Why do only callable objects get a __name__?

Steven D'Aprano steve+comp.lang.python at pearwood.info
Mon Nov 18 18:37:03 EST 2013


On Mon, 18 Nov 2013 13:02:26 -0800, John Ladasky wrote:

> I am implementing a state machine.  The outputs of the various states in
> the machine have variable contents.  I started by making dictionaries
> for each state output, but I soon tired of the bracket-and-quote-mark
> syntax for referring to the contents of these state output dictionaries.
>  That's why I am switching to named tuples.  It doesn't affect the
> __name__ issue, since dictionaries also cannot be called.
> 
> I want to capture the names of the executed states in a record of the
> state machine's history.  This information is already encoded in the
> namedtuple's type.


I find this rather confusing.

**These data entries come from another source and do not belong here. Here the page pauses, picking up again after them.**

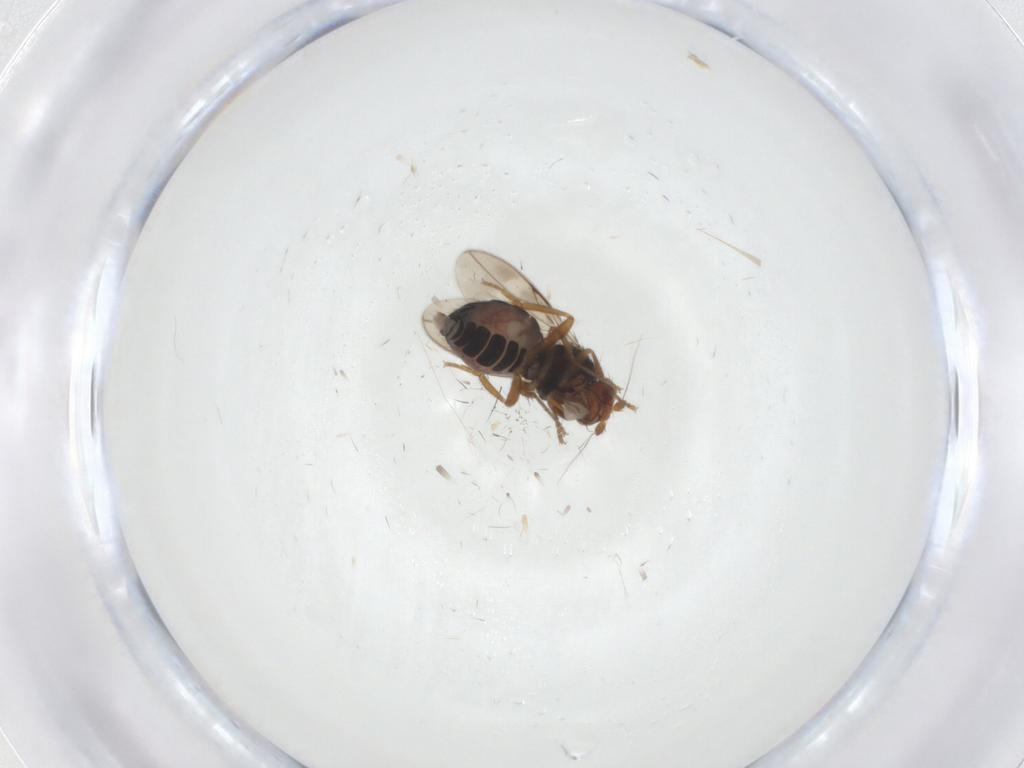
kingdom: Animalia
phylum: Arthropoda
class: Insecta
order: Diptera
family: Sphaeroceridae
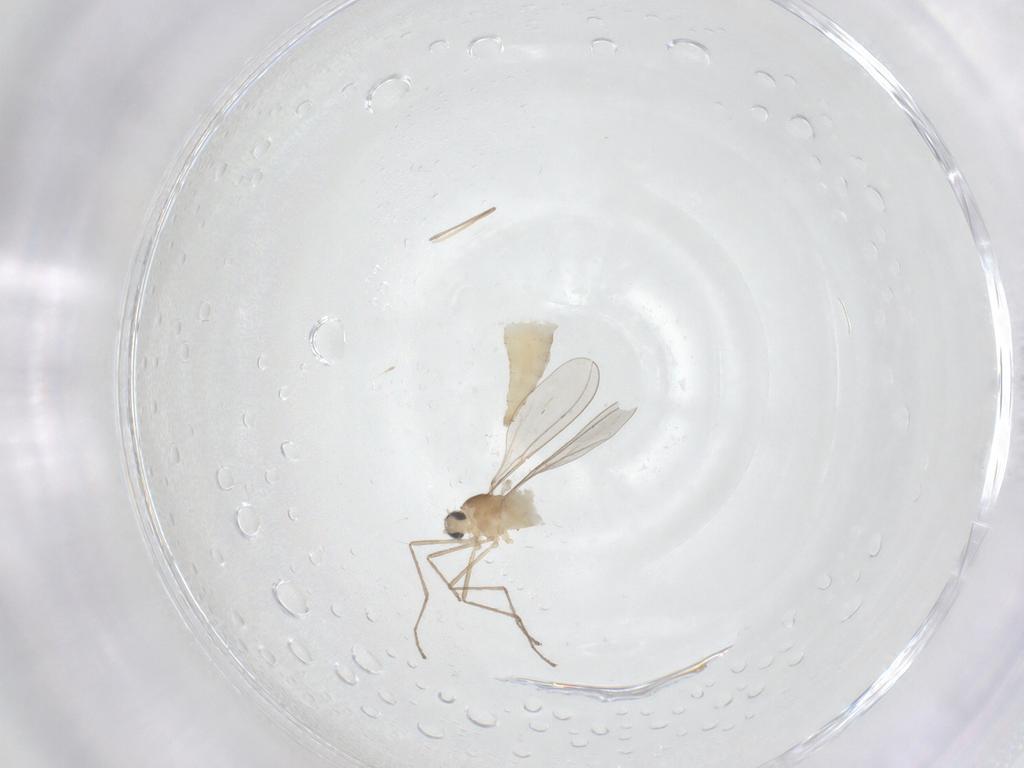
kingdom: Animalia
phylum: Arthropoda
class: Insecta
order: Diptera
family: Cecidomyiidae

Does every state have it's own unique 
namedtuple class?


state1 = namedtuple("State1", ("x", "y"))(1, 2)
state2 = namedtuple("State2", ("x", "y"))(5, 7)
state3 = namedtuple("State3", ("x", "y"))(0, 2)
[...]

Seems excessive -- you're defining many classes, each one of which has 
only a single instance. I'd be more inclined to just use a class object 
directly, with a little helper function to handle the tedious bits:

def state(name, x, y):
    class Inner(object):
        pass
    Inner.x = x
    Inner.y = y
    Inner.__name__ = Inner.name = name
    return Inner


And in use:

py> state1 = state('state1', 100, 101)
py> state1
<class '__main__.state1'>
py> state1.name
'state1'
py> state1.x
100


But I don't really understand how you are using these state objects, so 
I'm not sure if this is appropriate or not.